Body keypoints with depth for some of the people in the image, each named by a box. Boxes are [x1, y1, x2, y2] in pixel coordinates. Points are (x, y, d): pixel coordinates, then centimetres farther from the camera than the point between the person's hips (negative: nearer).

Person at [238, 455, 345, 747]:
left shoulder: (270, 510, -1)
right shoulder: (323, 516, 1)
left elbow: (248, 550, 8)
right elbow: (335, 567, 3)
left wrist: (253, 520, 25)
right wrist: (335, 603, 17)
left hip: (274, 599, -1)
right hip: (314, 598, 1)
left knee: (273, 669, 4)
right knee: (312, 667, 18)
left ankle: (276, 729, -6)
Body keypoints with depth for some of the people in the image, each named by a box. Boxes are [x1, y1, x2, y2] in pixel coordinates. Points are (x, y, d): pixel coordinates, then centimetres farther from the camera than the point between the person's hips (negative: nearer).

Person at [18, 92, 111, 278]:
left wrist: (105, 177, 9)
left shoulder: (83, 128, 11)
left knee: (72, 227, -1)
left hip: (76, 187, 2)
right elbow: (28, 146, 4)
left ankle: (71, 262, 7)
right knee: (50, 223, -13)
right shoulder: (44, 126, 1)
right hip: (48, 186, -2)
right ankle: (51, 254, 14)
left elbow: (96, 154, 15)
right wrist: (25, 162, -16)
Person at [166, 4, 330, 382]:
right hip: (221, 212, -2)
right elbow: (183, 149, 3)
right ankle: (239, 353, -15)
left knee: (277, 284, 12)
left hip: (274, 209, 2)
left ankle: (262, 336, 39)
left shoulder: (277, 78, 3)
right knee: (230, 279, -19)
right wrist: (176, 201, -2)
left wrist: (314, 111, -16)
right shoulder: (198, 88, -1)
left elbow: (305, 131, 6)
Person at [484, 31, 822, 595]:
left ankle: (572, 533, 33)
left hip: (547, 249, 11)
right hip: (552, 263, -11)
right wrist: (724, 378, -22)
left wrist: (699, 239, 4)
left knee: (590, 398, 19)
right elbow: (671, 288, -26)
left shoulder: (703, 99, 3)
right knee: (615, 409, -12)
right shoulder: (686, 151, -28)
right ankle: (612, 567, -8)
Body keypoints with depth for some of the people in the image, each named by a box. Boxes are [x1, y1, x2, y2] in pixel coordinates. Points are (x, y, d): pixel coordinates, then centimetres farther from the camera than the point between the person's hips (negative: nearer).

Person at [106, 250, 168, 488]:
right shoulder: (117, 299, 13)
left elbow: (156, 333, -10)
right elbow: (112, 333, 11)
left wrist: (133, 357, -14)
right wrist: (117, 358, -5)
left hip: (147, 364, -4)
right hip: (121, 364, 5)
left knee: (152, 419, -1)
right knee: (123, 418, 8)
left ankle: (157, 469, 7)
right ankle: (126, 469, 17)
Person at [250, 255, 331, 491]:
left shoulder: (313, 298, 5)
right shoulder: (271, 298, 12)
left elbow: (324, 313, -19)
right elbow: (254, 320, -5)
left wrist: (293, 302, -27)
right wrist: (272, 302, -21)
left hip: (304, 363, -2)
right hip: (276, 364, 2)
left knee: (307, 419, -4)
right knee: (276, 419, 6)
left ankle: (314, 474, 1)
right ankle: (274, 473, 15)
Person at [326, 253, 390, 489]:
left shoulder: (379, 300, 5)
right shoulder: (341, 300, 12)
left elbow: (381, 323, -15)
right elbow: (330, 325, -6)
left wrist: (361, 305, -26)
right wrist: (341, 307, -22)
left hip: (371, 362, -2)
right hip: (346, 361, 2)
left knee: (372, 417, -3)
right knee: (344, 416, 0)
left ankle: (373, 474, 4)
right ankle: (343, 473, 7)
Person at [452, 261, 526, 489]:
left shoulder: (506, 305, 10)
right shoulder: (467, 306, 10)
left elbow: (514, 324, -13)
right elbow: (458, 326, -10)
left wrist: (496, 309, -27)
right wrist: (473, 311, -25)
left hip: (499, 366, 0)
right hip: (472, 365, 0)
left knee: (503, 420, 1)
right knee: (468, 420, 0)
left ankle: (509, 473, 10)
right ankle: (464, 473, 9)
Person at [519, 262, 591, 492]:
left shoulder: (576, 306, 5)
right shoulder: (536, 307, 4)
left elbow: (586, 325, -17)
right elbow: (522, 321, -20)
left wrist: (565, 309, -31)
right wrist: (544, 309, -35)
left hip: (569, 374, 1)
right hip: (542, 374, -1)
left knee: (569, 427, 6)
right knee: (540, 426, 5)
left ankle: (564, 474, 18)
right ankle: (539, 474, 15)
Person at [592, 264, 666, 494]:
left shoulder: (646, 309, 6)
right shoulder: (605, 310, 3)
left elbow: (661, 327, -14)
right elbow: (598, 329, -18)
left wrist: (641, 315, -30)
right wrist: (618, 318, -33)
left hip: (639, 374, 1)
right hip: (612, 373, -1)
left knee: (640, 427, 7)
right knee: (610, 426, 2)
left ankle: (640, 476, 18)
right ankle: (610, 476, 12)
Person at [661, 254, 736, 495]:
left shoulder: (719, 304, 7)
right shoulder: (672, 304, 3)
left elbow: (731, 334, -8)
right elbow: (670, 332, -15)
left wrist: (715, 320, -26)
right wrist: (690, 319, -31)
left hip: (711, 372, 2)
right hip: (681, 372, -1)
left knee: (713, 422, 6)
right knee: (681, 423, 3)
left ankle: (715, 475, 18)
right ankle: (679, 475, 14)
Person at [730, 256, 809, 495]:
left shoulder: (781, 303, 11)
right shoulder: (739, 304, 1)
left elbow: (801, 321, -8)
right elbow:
==============================
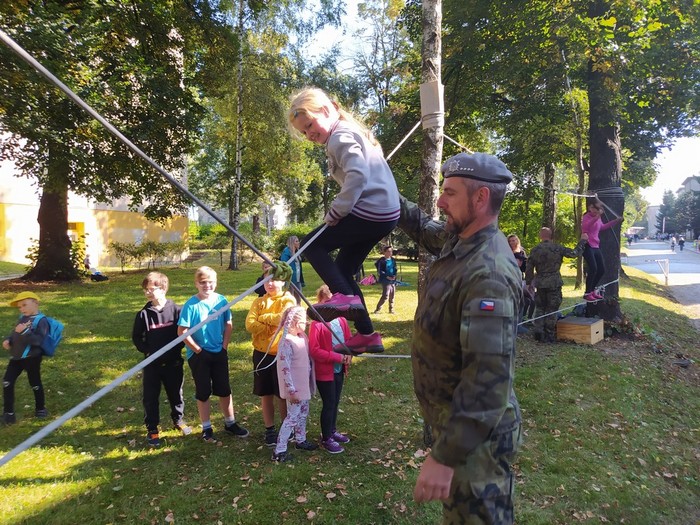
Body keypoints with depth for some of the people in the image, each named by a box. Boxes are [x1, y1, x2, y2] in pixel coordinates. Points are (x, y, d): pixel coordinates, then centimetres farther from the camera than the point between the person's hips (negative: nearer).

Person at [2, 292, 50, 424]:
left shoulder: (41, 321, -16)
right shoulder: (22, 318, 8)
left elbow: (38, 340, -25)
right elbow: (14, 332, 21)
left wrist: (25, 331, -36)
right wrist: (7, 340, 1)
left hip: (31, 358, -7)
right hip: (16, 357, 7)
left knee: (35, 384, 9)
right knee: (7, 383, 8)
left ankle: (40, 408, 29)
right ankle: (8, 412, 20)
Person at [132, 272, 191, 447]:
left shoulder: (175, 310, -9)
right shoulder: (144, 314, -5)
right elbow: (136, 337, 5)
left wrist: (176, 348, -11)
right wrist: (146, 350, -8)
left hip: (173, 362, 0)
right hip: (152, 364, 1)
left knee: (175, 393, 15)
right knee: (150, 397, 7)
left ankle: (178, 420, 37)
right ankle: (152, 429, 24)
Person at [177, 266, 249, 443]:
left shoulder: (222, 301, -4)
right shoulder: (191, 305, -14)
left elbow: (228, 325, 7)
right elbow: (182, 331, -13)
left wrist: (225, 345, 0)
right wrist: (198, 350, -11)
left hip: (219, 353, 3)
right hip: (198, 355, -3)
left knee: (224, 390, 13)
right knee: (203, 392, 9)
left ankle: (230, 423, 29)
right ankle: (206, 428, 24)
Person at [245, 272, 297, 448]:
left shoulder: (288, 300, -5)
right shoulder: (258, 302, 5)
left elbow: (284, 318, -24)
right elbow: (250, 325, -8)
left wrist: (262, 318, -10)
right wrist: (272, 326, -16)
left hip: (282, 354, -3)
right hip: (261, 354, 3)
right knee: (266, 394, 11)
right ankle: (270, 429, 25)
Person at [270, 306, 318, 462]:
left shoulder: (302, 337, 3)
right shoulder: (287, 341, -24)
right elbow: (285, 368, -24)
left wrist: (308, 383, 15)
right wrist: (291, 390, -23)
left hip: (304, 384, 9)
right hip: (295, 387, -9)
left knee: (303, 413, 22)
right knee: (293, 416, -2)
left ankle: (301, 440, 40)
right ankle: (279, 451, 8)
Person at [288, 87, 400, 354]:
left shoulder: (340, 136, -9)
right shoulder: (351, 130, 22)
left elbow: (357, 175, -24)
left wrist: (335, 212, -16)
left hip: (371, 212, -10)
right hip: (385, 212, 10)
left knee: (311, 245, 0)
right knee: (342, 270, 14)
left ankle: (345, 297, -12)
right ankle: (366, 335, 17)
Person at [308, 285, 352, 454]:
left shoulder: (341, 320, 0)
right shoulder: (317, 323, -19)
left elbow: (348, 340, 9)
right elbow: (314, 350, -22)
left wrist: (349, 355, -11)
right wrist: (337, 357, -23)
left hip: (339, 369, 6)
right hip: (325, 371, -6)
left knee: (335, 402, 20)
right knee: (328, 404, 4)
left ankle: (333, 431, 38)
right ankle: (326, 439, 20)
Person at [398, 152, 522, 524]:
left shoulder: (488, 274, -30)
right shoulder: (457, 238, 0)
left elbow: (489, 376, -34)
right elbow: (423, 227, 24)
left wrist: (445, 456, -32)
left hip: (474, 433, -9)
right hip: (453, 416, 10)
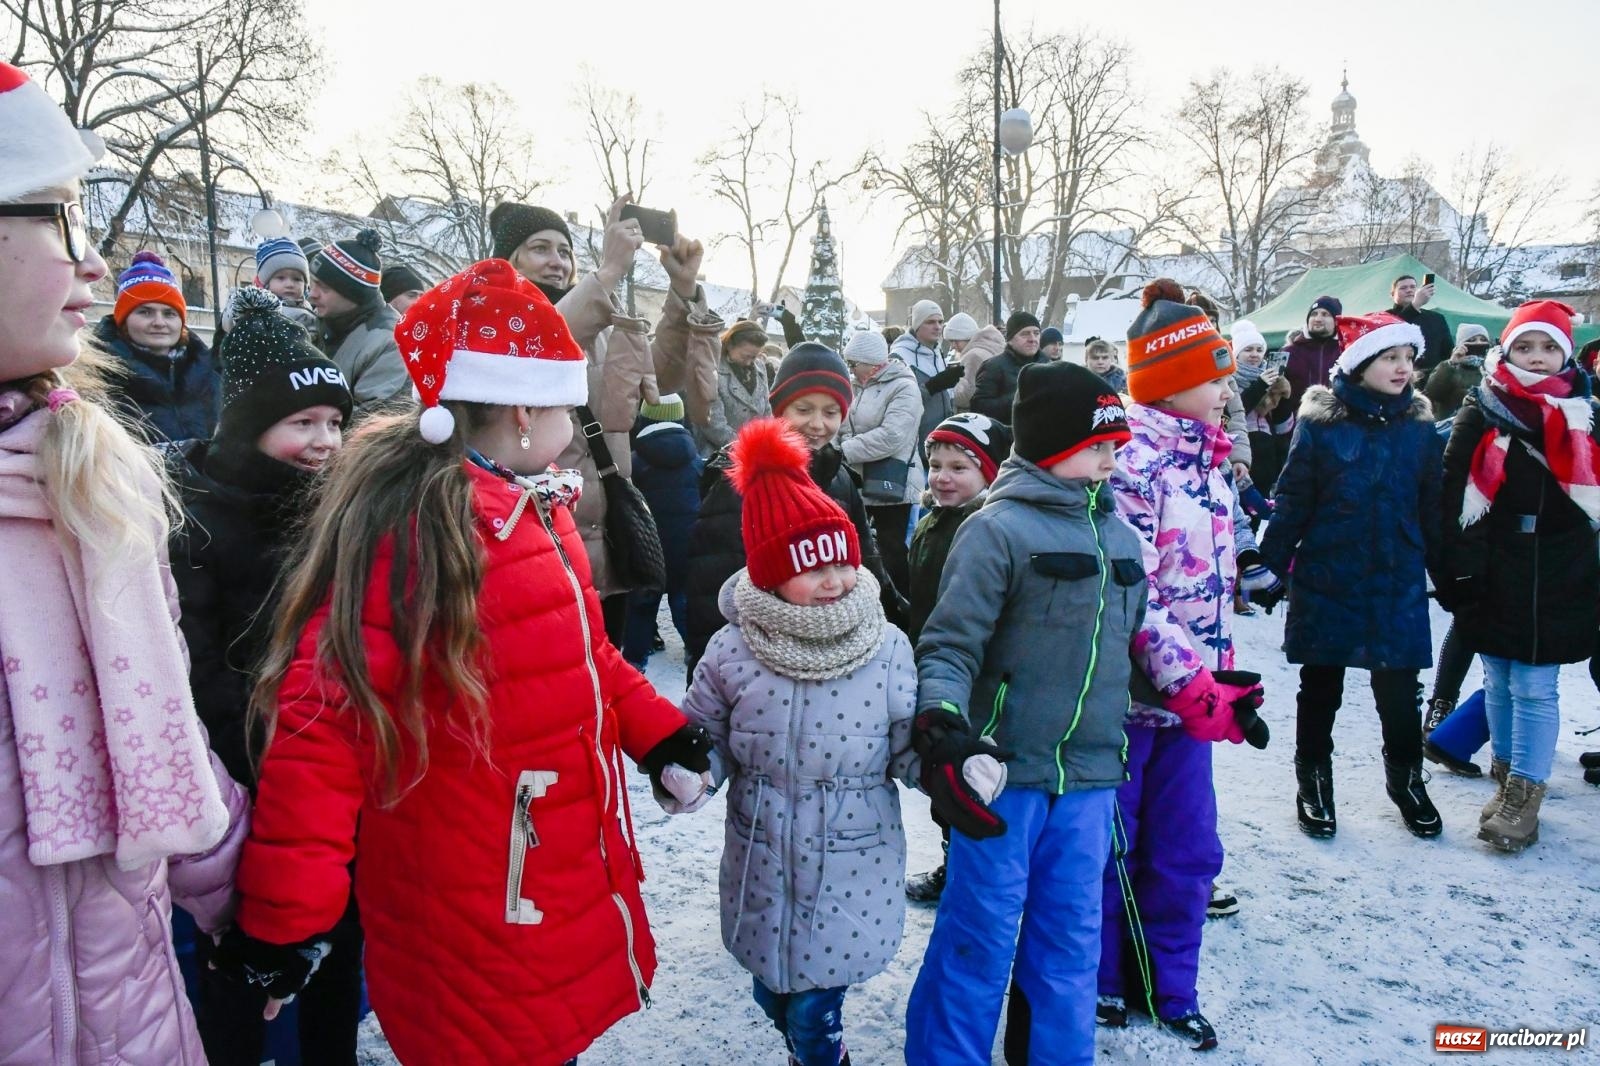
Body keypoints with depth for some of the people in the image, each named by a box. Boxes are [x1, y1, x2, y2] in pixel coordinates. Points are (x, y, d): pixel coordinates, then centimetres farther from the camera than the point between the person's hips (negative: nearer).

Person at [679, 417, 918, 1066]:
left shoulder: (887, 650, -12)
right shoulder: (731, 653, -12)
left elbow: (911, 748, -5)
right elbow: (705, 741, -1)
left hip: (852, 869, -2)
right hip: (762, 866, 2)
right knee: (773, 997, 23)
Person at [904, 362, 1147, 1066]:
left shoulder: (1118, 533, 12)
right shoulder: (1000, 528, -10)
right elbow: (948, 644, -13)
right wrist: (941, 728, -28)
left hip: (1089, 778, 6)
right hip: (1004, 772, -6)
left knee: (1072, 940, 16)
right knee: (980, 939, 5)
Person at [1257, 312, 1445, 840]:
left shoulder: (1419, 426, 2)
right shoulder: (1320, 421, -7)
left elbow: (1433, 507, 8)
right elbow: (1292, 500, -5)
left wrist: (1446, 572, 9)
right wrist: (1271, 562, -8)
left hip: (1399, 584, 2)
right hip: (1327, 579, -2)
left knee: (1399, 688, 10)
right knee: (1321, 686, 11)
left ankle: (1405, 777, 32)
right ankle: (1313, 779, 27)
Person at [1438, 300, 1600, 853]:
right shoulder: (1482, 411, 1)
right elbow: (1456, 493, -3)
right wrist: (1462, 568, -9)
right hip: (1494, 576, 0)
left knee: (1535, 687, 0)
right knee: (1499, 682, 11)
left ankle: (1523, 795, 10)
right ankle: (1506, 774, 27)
==============================
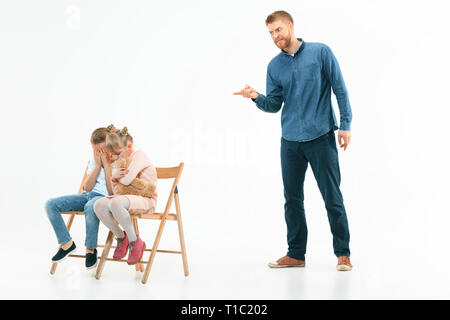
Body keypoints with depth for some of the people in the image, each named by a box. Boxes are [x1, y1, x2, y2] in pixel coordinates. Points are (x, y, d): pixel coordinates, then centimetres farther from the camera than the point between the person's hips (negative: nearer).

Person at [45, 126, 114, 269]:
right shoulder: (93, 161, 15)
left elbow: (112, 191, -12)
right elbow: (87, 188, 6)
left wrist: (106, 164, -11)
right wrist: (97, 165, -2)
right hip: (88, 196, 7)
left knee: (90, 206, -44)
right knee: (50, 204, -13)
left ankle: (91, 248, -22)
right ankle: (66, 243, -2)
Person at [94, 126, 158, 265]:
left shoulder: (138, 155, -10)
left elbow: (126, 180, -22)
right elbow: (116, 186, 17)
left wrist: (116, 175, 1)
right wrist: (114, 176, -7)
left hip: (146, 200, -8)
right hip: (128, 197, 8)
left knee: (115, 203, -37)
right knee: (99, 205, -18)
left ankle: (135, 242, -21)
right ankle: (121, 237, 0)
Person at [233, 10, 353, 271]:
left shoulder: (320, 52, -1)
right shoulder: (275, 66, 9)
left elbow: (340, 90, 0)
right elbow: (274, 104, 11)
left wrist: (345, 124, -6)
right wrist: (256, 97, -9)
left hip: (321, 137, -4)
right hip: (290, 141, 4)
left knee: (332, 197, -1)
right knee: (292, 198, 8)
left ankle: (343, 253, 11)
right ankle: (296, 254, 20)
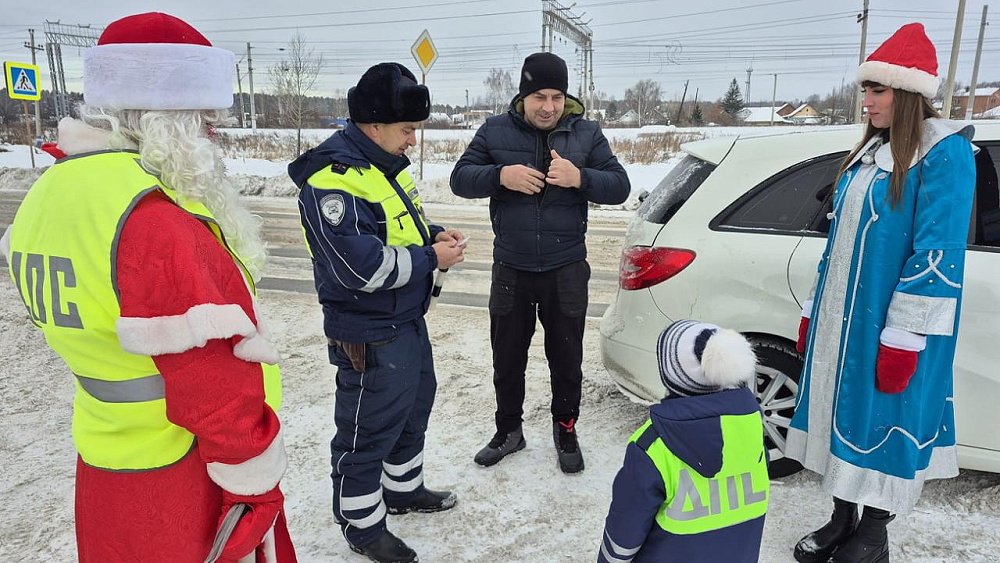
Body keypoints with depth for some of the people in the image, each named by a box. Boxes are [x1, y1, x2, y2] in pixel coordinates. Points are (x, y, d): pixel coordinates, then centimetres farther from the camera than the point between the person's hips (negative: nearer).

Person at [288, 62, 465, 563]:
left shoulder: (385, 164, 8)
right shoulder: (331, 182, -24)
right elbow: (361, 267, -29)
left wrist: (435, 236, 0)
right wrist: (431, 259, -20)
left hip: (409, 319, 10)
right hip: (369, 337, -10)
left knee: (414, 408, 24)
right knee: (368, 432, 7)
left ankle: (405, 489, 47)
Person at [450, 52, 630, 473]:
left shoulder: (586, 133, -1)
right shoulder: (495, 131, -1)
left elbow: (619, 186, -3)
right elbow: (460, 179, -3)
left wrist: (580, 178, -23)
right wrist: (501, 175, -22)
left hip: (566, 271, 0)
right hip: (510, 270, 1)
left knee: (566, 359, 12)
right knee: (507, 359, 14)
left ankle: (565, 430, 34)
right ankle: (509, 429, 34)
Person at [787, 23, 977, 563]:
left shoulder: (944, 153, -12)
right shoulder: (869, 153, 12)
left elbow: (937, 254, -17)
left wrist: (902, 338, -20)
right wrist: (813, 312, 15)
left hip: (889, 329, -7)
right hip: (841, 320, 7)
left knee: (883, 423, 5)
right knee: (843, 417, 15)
==============================
#### REQUIREMENT:
Retype exactly the span of lines from the one with "left elbow: (619, 186, -3)" through the one with "left wrist: (902, 338, -20)"; include both ends and omit the rest of the material.

#### RESULT FOR THIS EXERCISE:
left elbow: (619, 186, -3)
right elbow: (460, 179, -3)
left wrist: (580, 178, -23)
right wrist: (501, 175, -22)
left hip: (566, 271, 0)
right hip: (510, 270, 1)
left knee: (566, 359, 12)
right knee: (507, 359, 14)
left ankle: (565, 430, 34)
right ankle: (509, 429, 34)
Person at [787, 23, 977, 563]:
left shoulder: (944, 153, -12)
right shoulder: (869, 153, 12)
left elbow: (937, 254, -17)
left wrist: (902, 338, -20)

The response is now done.